- MATERIAL PROVIDED

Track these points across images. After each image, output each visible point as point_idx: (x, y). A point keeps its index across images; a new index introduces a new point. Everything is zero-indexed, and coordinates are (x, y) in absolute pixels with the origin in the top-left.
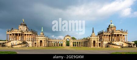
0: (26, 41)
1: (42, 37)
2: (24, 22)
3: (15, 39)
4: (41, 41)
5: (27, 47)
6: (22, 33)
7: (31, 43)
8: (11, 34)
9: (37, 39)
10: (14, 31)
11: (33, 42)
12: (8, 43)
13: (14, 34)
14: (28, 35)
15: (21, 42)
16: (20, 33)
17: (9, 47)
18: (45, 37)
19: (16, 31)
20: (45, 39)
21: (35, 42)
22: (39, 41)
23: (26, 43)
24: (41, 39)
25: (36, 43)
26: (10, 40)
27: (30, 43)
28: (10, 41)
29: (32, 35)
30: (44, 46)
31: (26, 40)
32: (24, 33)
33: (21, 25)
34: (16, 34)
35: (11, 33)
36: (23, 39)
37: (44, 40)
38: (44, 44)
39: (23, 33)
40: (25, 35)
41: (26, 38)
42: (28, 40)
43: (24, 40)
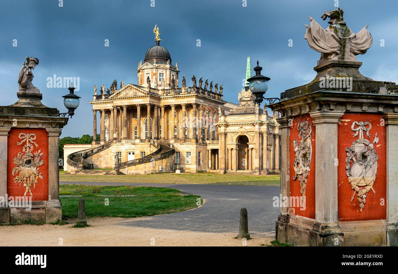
0: (172, 142)
1: (246, 113)
2: (158, 43)
3: (124, 134)
4: (243, 141)
5: (178, 172)
6: (155, 102)
7: (194, 154)
8: (108, 112)
9: (222, 130)
10: (122, 95)
11: (201, 148)
12: (102, 153)
13: (122, 108)
14: (178, 107)
15: (149, 149)
16: (147, 101)
17: (107, 171)
18: (264, 118)
19: (131, 93)
20: (264, 128)
21: (210, 147)
22: (232, 143)
23: (173, 151)
24: (245, 130)
25: (215, 152)
26: (105, 141)
27: (189, 153)
28: (107, 146)
29: (198, 105)
30: (261, 168)
31: (171, 136)
33: (148, 59)
34: (131, 110)
35: (109, 106)
36: (159, 132)
37: (261, 134)
38: (261, 158)
39: (159, 99)
40: (168, 108)
41: (172, 123)
42: (181, 136)
43: (162, 135)
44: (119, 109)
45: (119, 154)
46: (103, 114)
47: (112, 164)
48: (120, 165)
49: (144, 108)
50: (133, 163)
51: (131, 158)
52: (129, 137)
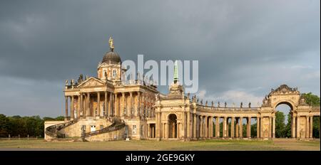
0: (122, 118)
1: (175, 99)
2: (112, 50)
3: (88, 113)
4: (173, 118)
5: (128, 139)
6: (111, 90)
7: (138, 127)
8: (76, 97)
9: (158, 110)
10: (86, 85)
11: (143, 123)
12: (72, 126)
13: (86, 94)
14: (127, 94)
15: (106, 124)
16: (104, 89)
17: (76, 139)
18: (188, 102)
19: (93, 83)
20: (188, 109)
21: (149, 122)
22: (165, 119)
23: (124, 125)
24: (175, 110)
25: (152, 126)
26: (74, 117)
27: (134, 126)
28: (76, 121)
29: (141, 93)
30: (186, 137)
31: (121, 114)
32: (117, 91)
33: (105, 61)
34: (93, 96)
35: (77, 93)
36: (113, 111)
37: (186, 113)
38: (186, 130)
39: (113, 88)
40: (120, 95)
41: (122, 105)
42: (129, 114)
43: (116, 114)
44: (85, 95)
45: (84, 127)
46: (73, 99)
47: (79, 134)
48: (85, 135)
49: (102, 94)
50: (95, 133)
51: (93, 130)
52: (91, 115)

- TASK TO COMPLETE
Repeat every item above word for word, but leave out the pictures.

- RESULT OF THIS EXERCISE
Track these points across images. After each image, output each visible point as point_idx: (x, y). A point keeps its index across images; a new index introduces a new point. Everything is zero-indexed, and coordinates are (x, y) in absolute pixels with the origin in the top-left.
0: (26, 41)
1: (42, 37)
2: (24, 22)
3: (15, 39)
4: (41, 41)
5: (27, 47)
6: (22, 33)
7: (31, 43)
8: (11, 34)
9: (37, 39)
10: (14, 31)
11: (33, 42)
12: (8, 43)
13: (14, 34)
14: (28, 35)
15: (21, 42)
16: (20, 33)
17: (9, 47)
18: (45, 37)
19: (16, 31)
20: (45, 39)
21: (35, 42)
22: (39, 41)
23: (26, 43)
24: (41, 39)
25: (36, 43)
26: (10, 40)
27: (30, 43)
28: (10, 41)
29: (32, 35)
30: (44, 46)
31: (26, 40)
32: (24, 33)
33: (21, 25)
34: (16, 34)
35: (11, 33)
36: (23, 39)
37: (44, 40)
38: (44, 44)
39: (23, 33)
40: (25, 35)
41: (26, 38)
42: (28, 40)
43: (24, 40)
0: (172, 142)
1: (246, 113)
2: (158, 43)
3: (124, 134)
4: (243, 141)
5: (178, 172)
6: (155, 102)
7: (194, 154)
8: (108, 112)
9: (222, 130)
10: (122, 95)
11: (201, 148)
12: (102, 153)
13: (122, 108)
14: (178, 107)
15: (149, 149)
16: (147, 101)
17: (107, 171)
18: (264, 118)
19: (131, 93)
20: (264, 128)
21: (210, 147)
22: (232, 143)
23: (173, 151)
24: (245, 130)
25: (215, 152)
26: (105, 141)
27: (189, 153)
28: (107, 146)
29: (198, 105)
30: (261, 168)
31: (171, 136)
33: (148, 59)
34: (131, 110)
35: (109, 106)
36: (159, 132)
37: (261, 134)
38: (261, 158)
39: (159, 99)
40: (168, 108)
41: (172, 123)
42: (181, 136)
43: (162, 135)
44: (119, 109)
45: (119, 154)
46: (103, 114)
47: (112, 164)
48: (120, 165)
49: (144, 108)
50: (133, 163)
51: (131, 158)
52: (129, 137)
0: (122, 118)
1: (175, 99)
2: (112, 50)
3: (88, 113)
4: (173, 118)
5: (128, 139)
6: (111, 90)
7: (138, 127)
8: (76, 97)
9: (158, 110)
10: (86, 85)
11: (143, 123)
12: (72, 126)
13: (86, 94)
14: (127, 94)
15: (106, 124)
16: (104, 89)
17: (76, 139)
18: (188, 102)
19: (93, 83)
20: (188, 109)
21: (149, 122)
22: (165, 119)
23: (124, 125)
24: (175, 110)
25: (152, 126)
26: (74, 117)
27: (134, 126)
28: (76, 121)
29: (141, 93)
30: (186, 137)
31: (121, 114)
32: (117, 91)
33: (105, 61)
34: (93, 96)
35: (77, 93)
36: (113, 111)
37: (186, 113)
38: (186, 130)
39: (113, 88)
40: (120, 95)
41: (122, 105)
42: (129, 114)
43: (116, 114)
44: (85, 95)
45: (84, 127)
46: (73, 99)
47: (79, 134)
48: (85, 135)
49: (102, 94)
50: (95, 133)
51: (93, 130)
52: (91, 115)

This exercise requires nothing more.